As Congress looks for ways to trim the cost, I worry that it will look in the wrong places. For instance, plans to spend more money to increase payments to primary care physicians and to train more of them could be at risk. One can anticipate the "we wanted to do more, but we couldn't find the money" excuse.

On Thursday, the leaders of the American College of Physicians, American Academy of Family Physicians, and the American Osteopathic Association are coming to Washington to make the case to Congress that failure to fund primary care will inevitably cost the country far more in the longer run . . . even if the CBO won't "count" such savings in the budget.

Today's questions: do you think Congress should scale back its plans because of the cost? How?


DrJHO7 said...

Do you think Congress should scale back its plans because of the cost? How?

No, I think they should do what we elected them to do, which is to make the changes that are necessary in the budget/expenditures of the government, the regulation of Big Pharma and Big Insura, and the revenue souces of the government, so that our health system provides a legitimate/reasonably attainable form of health coverage for every citizen in our country, be it private or public.

Yes they will have to grow some balls to do this, they will have to be innovative, put on their thinking caps, and take some time and energy away from their personal scandals, and the investigations there-of, work in the spirit of compromise and get it done.

President Obama said to AMA:

"To say it as plainly as I can, health care reform is the single most important thing we can do for America's long-term fiscal health.
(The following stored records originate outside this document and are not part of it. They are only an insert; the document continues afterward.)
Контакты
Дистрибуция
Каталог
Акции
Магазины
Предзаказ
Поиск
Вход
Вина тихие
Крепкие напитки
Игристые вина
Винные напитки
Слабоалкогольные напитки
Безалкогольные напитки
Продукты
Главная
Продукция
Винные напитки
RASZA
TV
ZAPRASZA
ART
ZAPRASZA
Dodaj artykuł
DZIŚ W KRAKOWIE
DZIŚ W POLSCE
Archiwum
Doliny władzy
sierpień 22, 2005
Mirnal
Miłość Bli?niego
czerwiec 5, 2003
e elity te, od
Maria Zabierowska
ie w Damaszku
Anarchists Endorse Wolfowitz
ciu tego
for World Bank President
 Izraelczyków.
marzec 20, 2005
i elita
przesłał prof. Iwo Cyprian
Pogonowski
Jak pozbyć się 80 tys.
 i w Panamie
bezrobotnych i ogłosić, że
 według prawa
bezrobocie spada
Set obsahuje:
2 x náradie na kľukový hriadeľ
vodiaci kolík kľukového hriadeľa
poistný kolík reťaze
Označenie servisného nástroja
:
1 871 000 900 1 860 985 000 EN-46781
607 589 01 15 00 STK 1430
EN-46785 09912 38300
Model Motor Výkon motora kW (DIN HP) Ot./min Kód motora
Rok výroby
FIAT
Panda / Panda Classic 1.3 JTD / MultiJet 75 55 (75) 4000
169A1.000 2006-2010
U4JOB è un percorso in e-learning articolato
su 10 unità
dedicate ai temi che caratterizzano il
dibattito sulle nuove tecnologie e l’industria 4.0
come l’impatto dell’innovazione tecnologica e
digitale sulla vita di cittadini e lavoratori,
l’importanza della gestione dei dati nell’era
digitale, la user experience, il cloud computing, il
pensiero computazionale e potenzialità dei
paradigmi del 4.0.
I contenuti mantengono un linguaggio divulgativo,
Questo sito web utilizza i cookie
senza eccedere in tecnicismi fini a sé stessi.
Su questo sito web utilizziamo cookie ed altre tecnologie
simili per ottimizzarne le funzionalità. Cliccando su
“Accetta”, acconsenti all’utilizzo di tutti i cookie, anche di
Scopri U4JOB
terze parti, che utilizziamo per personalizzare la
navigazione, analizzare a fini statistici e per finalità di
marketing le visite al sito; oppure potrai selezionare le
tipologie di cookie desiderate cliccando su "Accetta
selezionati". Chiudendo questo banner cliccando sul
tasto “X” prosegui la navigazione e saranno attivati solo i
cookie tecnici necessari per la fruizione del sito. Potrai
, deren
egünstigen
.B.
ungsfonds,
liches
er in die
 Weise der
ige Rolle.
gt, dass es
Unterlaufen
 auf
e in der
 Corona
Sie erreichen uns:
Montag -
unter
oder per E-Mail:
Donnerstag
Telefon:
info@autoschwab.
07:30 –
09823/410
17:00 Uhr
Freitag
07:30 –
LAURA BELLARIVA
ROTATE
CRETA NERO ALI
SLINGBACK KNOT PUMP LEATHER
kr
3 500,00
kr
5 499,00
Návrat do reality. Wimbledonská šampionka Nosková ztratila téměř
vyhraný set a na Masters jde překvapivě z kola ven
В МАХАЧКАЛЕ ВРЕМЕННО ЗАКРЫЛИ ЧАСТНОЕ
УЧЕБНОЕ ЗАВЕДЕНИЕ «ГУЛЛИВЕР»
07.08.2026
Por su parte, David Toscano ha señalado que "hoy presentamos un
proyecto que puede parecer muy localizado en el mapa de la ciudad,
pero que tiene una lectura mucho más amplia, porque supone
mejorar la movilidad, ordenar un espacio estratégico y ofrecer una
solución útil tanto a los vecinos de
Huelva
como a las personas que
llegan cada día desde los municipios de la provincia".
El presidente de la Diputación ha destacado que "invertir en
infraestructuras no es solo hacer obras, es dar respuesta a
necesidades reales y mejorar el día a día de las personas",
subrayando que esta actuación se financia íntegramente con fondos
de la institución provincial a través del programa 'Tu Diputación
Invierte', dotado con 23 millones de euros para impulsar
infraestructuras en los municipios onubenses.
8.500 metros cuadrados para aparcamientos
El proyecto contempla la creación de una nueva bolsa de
That is a fact."

Denying the writing on the wall, looking the other way and hoping it gets better is an outdated and ineffective modus. The free market, which we rely upon to fix significant fluctuations in our economy, does not work when it comes to health care, and is part of the reason things are as bad as they are, now.

Jay Larson MD said...

This is a classic pay now or pay later scenario. Everyone knows that paying later is much more expensive. It will take some time for the president and the congress to digest the CBO report. Talk about sticker shock.

With all the special interests having the resources to keep their share of the pie, it does not bode well for primary care. On a positive note, the sooner the system collapes the better for primary care. Primary care is relatively inexpensive compared to procedural based medical care. Primary care is less expensive than hospitalizations and ER visits. To top it off, primary care results in better quality and outcomes. So if the goal is to have a health care system that is cost effective and associated with improved quality and outcomes, perhaps the best thing to do is to do nothing and let the system tank.

Robert J. Sobel, M.D. said...

The focus on cost reduction should be on the "second trillion." I would not add any bureaucracies yet. I would order a cease and desist on pharmacy benefit operations, as there is an obvious conflict of interest with patient care. Regulated royalties for drugs (price controls, sanity, whatever you want to call it) should be instituted now, so we do not have to pay extra and Walgreen's and local pharmacies can get their fair margin. They can keep me informed efficiently. No more harassment.

While penalties would be fair, we are not here to punish but just to fix. A brand only environment with limits on marketing would allow me to get my patients back. That alone will save $ 200 billion dollars almost immediately, and not hurt front line caregivers.

My type 1 diabetic patients are currently harassed and accused of hoarding (guilty for safety reasons) and some sort of desire to forego co-pays by cheating. Enough of this nonsense. Let me enjoy seeing the new sensors and whether they work without financial coercion spoiling all the fun.

I can even bring down charges if honest reimbursement is negotiated/set/paid/whatever (public or private). Quit increasing my overhead with mandates and let me focus on patient care.

Simplify the pharmacopeia. A statin is a dollar a pill; go from there on your comparative analysis pricing.